■ **Source passage**
____
Analyst: Mitch Ashley
Publication Date: July 17, 2026
Document #: AIOMA202606
Key Points
- The AI-native software engineering market has stratified into a durable eight-layer stack, and six emerging archetypes describe how vendors are composing it.
- Buyers are committing now. A total of 54% of organizations say AI touches more than half of their software lifecycle work, and 58% expect AI to build 80% or more of their software within three years1.
- Archetype fit is the right first-pass unit of analysis for 18- to 24-month vendor bets, while layer completeness determines whether those bets hold up in execution.
Recommendations
Vendors and enterprise technology leaders should adopt a shared reference model for the AI stack as they make their next round of strategic commitments.
- Use the eight-layer stack as the analytical unit. Read every vendor announcement against the layer it touches and the layers it leaves untouched.
- Treat the six archetypes as a current snapshot. Use them as the working shape for the next two to three quarters.
____
■ **Information provided**
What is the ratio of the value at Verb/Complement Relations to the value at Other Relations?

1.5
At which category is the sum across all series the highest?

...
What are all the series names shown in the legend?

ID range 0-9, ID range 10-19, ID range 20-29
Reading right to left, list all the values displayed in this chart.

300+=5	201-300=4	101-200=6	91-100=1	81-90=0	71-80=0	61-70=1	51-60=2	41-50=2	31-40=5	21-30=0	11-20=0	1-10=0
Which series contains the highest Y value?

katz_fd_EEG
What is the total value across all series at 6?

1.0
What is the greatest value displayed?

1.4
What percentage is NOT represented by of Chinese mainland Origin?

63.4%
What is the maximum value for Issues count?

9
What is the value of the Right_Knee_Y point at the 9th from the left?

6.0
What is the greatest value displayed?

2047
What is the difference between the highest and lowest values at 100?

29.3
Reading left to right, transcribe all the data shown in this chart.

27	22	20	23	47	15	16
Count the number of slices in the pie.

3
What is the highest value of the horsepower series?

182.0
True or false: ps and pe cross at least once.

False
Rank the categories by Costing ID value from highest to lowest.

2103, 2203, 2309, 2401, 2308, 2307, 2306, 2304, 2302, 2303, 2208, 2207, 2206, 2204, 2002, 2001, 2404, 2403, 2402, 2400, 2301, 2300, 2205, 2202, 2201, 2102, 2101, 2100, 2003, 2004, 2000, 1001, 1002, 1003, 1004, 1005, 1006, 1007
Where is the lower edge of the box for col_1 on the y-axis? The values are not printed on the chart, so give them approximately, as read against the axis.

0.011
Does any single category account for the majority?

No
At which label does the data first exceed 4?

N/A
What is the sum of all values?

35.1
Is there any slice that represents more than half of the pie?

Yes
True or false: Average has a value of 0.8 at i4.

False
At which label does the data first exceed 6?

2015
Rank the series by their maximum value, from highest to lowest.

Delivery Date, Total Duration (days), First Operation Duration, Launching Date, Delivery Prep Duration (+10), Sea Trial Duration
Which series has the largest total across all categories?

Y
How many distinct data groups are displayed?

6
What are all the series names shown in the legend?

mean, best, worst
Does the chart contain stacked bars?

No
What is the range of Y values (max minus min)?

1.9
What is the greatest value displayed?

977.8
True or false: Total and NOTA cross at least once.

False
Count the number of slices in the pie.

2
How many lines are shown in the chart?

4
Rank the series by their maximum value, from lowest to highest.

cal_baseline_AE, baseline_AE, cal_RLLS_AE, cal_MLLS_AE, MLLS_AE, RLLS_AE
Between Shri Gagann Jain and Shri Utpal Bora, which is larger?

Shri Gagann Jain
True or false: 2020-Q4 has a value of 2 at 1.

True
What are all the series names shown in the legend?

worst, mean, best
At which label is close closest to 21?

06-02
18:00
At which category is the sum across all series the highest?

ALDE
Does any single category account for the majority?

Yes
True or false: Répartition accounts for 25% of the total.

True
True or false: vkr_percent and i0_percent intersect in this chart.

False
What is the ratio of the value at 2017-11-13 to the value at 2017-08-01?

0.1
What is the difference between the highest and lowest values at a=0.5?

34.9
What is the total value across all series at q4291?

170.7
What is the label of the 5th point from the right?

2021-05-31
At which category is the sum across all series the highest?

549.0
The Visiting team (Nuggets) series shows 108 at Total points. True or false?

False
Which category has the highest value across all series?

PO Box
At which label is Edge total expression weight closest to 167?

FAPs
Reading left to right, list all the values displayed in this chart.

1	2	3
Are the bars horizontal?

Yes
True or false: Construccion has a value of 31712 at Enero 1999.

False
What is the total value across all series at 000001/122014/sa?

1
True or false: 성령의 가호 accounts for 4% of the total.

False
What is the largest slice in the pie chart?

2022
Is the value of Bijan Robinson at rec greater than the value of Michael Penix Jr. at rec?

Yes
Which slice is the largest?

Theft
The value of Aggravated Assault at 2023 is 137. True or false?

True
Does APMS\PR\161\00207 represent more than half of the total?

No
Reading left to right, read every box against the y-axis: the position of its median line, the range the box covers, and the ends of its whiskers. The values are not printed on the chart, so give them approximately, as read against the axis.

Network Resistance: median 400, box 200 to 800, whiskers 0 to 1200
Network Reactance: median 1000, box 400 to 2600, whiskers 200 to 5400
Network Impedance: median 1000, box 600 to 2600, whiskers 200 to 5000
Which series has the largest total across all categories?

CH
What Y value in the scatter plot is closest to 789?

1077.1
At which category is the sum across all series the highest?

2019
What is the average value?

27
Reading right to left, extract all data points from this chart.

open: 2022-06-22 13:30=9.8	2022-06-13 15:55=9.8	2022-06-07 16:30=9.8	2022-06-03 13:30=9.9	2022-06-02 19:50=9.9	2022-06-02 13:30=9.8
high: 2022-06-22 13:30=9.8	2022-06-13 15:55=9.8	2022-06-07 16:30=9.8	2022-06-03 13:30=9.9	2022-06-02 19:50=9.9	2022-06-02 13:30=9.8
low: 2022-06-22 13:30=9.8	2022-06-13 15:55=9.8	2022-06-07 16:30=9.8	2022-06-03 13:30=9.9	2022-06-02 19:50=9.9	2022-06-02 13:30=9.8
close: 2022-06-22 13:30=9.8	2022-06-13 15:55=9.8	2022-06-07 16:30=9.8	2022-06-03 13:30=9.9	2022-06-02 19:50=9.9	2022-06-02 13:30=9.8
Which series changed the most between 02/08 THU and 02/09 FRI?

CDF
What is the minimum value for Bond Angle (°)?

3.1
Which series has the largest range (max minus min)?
____
■ **Instructions**
a) According to the market report, what figures show that buyers are committing now? Answer in one to three sentences.
b) Reproduce the market report word for word, beginning at "- Archetype fit" and stopping after "of strategic commitments.".
The material has no connection to the market report.

■ **Answer set**
a) 54% of organizations say AI touches more than half of their software lifecycle work. 58% expect AI to build 80% or more of their software within three years.

b)
- Archetype fit is the right first-pass unit of analysis for 18- to 24-month vendor bets, while layer completeness determines whether those bets hold up in execution.
Recommendations
Vendors and enterprise technology leaders should adopt a shared reference model for the AI stack as they make their next round of strategic commitments.